El chico se despojó entonces del abrigo y lo utilizó para cubrirse bien uno de los brazos. Tras asegurarse de que nadie transitaba por aquella calle en esos momentos, dio un paso hasta casi rozar el portalón de aquel número y lanzó su brazo forrado de ropa contra el cristal que rodeaba el picaporte, que se rompió en pedazos irregulares. Pascal se largó de allí a toda velocidad, hasta una bocacalle donde se ocultó de la vista de cualquier vecino que se hubiera despertado con el estrépito.
Esperó un tiempo prudencial. Tal como era previsible, no sucedió nada. A aquellas horas, todo el mundo dormía, y el ruido había sido breve y apagado, salvo el más escandaloso encuentro de los cristales con el suelo.
Cómo retumba todo en la madrugada.
Pascal suspiró, tentado de abandonar aquella locura y volver a casa de su abuela. ¿Estaba convencido de lo que se disponía a hacer? ¿Y si lo pillaba Lebobitz? A juzgar por su pasado, debía de ser un tipo peligroso...
Pero Pascal no hizo caso de aquellas dudas y les cerró el paso, impidiendo así que lo disuadieran. Volvió al lugar del destrozo, terminó de limpiar el agujero hecho en el cristal y, metiendo una mano, pudo alcanzar la manivela y abrir la puerta desde dentro. Después se coló en el portal.
* * *
El ente se escabulle a través de un espejo próximo, abandona la dimensión de los vivos con el sabor de la muerte en sus labios. Se hunde en las profundidades oscuras de las galerías de transición que comunican con la dimensión de los hogareños. Debe retornar a su escondite, a su refugio del Más Allá, o corre el riesgo de ser localizado por los centinelas.

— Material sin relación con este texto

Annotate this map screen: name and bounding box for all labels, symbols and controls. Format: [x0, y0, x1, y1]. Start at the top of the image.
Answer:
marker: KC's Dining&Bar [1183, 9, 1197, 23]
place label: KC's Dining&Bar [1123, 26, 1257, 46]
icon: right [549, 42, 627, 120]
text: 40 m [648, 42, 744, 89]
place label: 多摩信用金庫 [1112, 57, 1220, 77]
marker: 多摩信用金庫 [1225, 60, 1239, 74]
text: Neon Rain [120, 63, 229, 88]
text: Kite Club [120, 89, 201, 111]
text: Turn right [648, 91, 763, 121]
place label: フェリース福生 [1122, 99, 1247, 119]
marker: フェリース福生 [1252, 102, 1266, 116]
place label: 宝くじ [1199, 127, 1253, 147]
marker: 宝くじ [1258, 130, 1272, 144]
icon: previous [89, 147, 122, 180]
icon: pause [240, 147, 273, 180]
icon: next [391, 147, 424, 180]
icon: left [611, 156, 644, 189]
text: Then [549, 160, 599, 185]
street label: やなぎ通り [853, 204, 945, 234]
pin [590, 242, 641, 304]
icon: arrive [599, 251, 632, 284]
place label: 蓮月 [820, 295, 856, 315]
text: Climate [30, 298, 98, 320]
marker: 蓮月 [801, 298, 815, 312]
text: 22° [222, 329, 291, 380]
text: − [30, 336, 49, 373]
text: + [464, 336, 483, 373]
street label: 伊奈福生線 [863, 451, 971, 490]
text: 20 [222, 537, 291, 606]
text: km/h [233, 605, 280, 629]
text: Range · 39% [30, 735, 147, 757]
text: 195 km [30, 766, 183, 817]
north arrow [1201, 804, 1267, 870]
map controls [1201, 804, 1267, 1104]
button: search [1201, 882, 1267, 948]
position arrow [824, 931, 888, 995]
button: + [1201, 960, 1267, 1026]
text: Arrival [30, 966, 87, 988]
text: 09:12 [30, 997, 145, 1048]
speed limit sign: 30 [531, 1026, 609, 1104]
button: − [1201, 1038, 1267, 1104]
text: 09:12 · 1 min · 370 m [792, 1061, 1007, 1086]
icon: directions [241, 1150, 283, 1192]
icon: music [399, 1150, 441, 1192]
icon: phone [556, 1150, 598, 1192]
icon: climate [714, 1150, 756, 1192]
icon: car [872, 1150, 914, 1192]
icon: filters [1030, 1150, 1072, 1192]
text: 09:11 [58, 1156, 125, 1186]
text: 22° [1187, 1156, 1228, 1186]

Antes de irse, se ha recreado unos instantes en el cuerpo todavía caliente de su víctima, Dionisio Guillen, canalizando hacia aquel cadáver todo el apetito de odio que alberga su interior marchito.
Un obstáculo menos en su camino. Pero no el último.
Su sed de sangre no se ha visto aún satisfecha, como voraz e inevitable le parece su propio destino en el mundo de los vivos.
Pronto su senda volverá a cruzarse con la del Viajero. Pero todavía no ha llegado el momento... Antes debe proseguir con sus planes, que incluyen una nueva visita a la región de la vida.
Se apresura a encontrar a ese siguiente mortal que le permitirá aproximarse hasta el Viajero.
* * *
Era muy tarde, nadie quedaba en las oficinas de la Torre Montparnasse. Sin embargo, aún podía distinguirse en una de las últimas plantas del rascacielos el destello de una lámpara encendida. Alguien continuaba trabajando.